Now, any student of labour history will recognise that reference. The last words of the militant American trade union organiser and balladeer, Joe Hill, convicted on a trumped-up murder charge and executed in 1915 by a Utah firing squad, were: “Don’t mourn – organise!”

The risk, of course, was that anybody who recognised Joe Hill’s last words might take strong exception to Chris Hipkins comparing Labour’s well-deserved thrashing in the 2023 General Election, with the US copper bosses’ judicial murder of the Industrial Workers of the World’s (also known as the “Wobblies”) most beloved activist. Not that the risk was very high. Say “Wobbly” to the average Labour staffer of 2024 and they’ll assume you’re referring to jelly – or the Labour caucus.

Oh, for the days when there were political editors who understood what they were hearing, and recognised what they were looking at.

Willie Jackson’s co-starring role at this year’s Labour conference, for example, was decidedly odd. With a third of Labour’s voters supporting David Seymour’s Treaty Principles Bill, bringing out the legislation’s most truculent opponent should probably have struck at least some in the Press Gallery as an uncharacteristically bold move on the part of Labour’s apparatchiks.

Then again, Hipkins’ political survival resting squarely on the shoulders of Jackson and his Māori Caucus may be old news to the Press Gallery. Such a shame they have yet to share this crucial piece of political intelligence with the rest of us. It does, however, explain why Labour’s leadership has chosen te Tiriti as the hill upon which the party is ready to die – a second time.

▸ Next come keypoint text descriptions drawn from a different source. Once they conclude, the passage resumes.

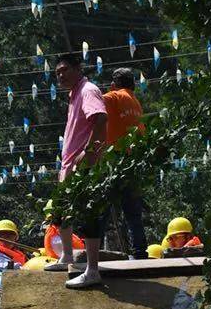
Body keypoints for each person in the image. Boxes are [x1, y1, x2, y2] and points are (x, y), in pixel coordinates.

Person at [46, 52, 108, 291]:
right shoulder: (74, 95)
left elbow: (100, 119)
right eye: (57, 73)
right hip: (70, 166)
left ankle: (92, 270)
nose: (60, 76)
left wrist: (89, 154)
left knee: (89, 215)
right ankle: (67, 257)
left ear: (78, 68)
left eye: (64, 70)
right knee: (61, 211)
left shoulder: (88, 90)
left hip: (86, 166)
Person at [102, 68, 148, 258]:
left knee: (101, 208)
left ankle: (92, 252)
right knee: (133, 212)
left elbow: (92, 103)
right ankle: (139, 252)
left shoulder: (113, 96)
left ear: (114, 84)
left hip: (115, 158)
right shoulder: (135, 102)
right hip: (133, 160)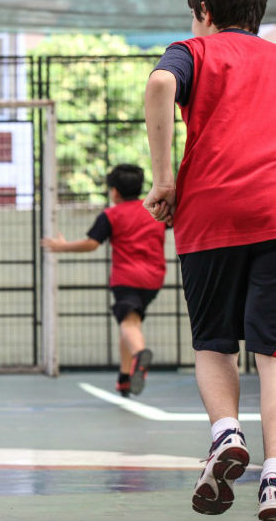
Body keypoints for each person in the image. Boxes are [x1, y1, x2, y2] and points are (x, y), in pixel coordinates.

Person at [143, 0, 276, 519]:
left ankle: (226, 433)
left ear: (203, 11)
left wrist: (163, 180)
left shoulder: (192, 52)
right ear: (259, 11)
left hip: (211, 216)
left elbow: (160, 84)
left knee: (213, 342)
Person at [42, 164, 165, 398]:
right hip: (154, 278)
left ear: (114, 191)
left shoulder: (111, 215)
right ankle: (124, 378)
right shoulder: (153, 210)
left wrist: (62, 246)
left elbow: (91, 243)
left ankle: (139, 355)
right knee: (131, 324)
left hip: (126, 278)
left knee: (128, 325)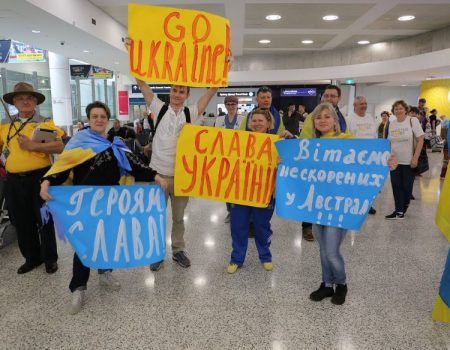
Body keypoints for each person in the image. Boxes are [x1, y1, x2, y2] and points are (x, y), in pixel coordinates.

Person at [40, 101, 168, 315]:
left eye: (102, 116)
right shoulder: (79, 142)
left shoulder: (116, 143)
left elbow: (135, 163)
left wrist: (155, 176)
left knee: (106, 240)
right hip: (86, 204)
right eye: (94, 116)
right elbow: (62, 167)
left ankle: (105, 273)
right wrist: (46, 181)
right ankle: (78, 287)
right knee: (85, 244)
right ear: (89, 120)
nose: (99, 119)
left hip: (110, 203)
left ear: (107, 120)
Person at [127, 37, 229, 271]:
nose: (177, 93)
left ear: (187, 95)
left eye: (182, 91)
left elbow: (211, 93)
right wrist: (133, 54)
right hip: (158, 174)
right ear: (170, 91)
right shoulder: (158, 108)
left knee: (178, 218)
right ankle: (156, 253)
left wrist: (224, 67)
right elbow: (142, 85)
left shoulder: (192, 112)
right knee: (156, 216)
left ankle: (178, 250)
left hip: (182, 176)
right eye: (174, 89)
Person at [307, 102, 397, 305]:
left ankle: (342, 283)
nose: (322, 120)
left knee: (331, 251)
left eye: (326, 116)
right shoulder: (310, 145)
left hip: (340, 205)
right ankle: (327, 284)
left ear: (335, 121)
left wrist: (387, 160)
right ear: (314, 122)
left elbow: (368, 160)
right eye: (318, 117)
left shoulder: (346, 141)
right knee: (322, 249)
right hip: (316, 205)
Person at [0, 82, 64, 274]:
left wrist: (34, 147)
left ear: (35, 101)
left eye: (29, 98)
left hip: (39, 179)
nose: (25, 101)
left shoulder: (44, 122)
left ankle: (50, 258)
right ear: (14, 103)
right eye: (21, 98)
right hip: (13, 181)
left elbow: (59, 147)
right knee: (21, 221)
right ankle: (31, 258)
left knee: (44, 220)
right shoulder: (5, 124)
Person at [227, 109, 293, 274]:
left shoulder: (278, 142)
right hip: (240, 192)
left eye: (260, 120)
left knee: (262, 227)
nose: (256, 123)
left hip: (264, 192)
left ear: (269, 123)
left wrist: (288, 145)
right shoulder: (240, 141)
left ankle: (265, 256)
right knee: (238, 226)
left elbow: (294, 156)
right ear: (249, 123)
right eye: (253, 120)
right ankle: (236, 258)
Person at [299, 85, 349, 242]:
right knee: (312, 198)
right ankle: (308, 227)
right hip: (315, 168)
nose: (329, 98)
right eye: (326, 95)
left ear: (338, 98)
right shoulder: (312, 116)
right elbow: (304, 143)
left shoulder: (342, 118)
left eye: (332, 96)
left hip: (335, 176)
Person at [385, 100, 424, 220]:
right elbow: (388, 142)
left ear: (406, 110)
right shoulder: (392, 123)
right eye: (396, 108)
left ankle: (405, 204)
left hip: (409, 161)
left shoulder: (412, 121)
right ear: (393, 111)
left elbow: (420, 139)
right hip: (395, 161)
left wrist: (415, 158)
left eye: (401, 108)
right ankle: (399, 211)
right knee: (396, 186)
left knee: (407, 187)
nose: (398, 110)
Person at [214, 95, 245, 223]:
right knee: (226, 187)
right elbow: (215, 138)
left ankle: (238, 212)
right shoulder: (219, 120)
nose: (231, 107)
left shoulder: (244, 119)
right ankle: (230, 211)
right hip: (224, 159)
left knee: (238, 186)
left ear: (237, 105)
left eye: (233, 104)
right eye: (228, 104)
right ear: (225, 106)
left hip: (239, 158)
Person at [347, 96, 377, 214]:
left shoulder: (370, 118)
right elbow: (347, 138)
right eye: (361, 104)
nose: (364, 106)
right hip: (355, 157)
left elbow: (375, 136)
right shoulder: (349, 119)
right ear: (355, 105)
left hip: (370, 157)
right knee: (356, 182)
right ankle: (355, 204)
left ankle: (368, 204)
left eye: (365, 103)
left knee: (368, 182)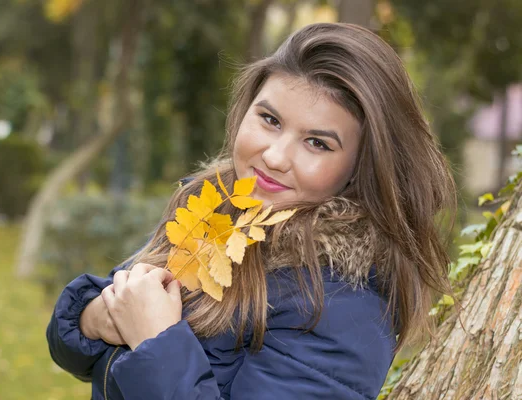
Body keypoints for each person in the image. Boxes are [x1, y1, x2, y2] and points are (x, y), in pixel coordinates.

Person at [46, 23, 456, 400]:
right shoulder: (215, 211)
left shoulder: (343, 306)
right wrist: (95, 320)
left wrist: (156, 340)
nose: (275, 156)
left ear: (360, 168)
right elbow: (75, 347)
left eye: (318, 143)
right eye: (270, 119)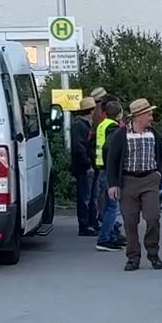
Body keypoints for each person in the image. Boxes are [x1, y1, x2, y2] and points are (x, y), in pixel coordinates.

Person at [101, 98, 162, 270]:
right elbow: (112, 161)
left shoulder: (154, 133)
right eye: (148, 114)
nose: (151, 117)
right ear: (138, 116)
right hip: (128, 181)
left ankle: (153, 253)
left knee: (153, 217)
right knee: (130, 221)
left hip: (150, 180)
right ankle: (133, 258)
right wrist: (113, 184)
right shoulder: (121, 134)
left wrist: (159, 173)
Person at [92, 98, 125, 252]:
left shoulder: (102, 125)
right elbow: (110, 148)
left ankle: (110, 235)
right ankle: (105, 239)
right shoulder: (113, 127)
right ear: (119, 115)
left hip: (101, 167)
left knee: (107, 206)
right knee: (112, 207)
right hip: (108, 169)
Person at [69, 96, 99, 235]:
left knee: (91, 197)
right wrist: (88, 164)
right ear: (91, 110)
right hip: (85, 168)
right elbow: (79, 148)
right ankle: (84, 225)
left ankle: (91, 223)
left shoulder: (85, 124)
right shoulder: (80, 125)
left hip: (89, 166)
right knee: (85, 198)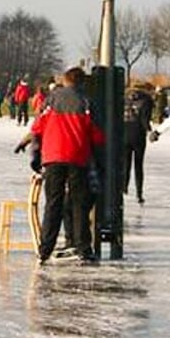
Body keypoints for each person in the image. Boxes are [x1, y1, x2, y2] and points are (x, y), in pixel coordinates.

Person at [30, 67, 104, 264]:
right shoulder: (86, 102)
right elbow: (96, 135)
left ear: (64, 81)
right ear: (81, 83)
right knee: (79, 203)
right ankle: (83, 248)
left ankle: (45, 249)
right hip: (78, 157)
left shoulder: (52, 100)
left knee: (53, 202)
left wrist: (36, 156)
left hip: (53, 157)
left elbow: (38, 127)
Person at [124, 83, 155, 204]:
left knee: (125, 164)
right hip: (138, 135)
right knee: (138, 165)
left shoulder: (124, 98)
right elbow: (144, 119)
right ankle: (139, 193)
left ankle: (124, 187)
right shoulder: (146, 100)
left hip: (124, 133)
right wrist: (150, 131)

Never mind, the comms team had carefully pre-tested a handful of bright shiny promises to distract the punters: Dunedin Hospital Rebuild Reaffirmed. Inter-Island Ferries Replaced as Planned. Labour will say ‘No’ to AUKUS. Got to make this “Coalition of Chaos” a one-term government!

It is here that the most important difference between 2024 and 1974 becomes clear. Fifty years ago, keeping democracy healthy was the No. 1 priority of politicians and journalists. Both knew the importance of allowing the public to observe what was happening in the nation’s most important political parties. How could voters deliver a credible electoral judgement if the doors were shut in the faces of their proxies – and the news media accepted such exclusion as fair and reasonable?

It is only when the democratic process is perceived by both politicians and journalists as a “deplorable” obstacle to the safe delivery of the political, social, economic and cultural outcomes they jointly favour, that treating their fellow citizens like mushrooms is considered acceptable. Only then does the need to “handle” New Zealanders become obvious.


This essay was originally posted on the Interest.co.nz website on Monday, 2 December 2024.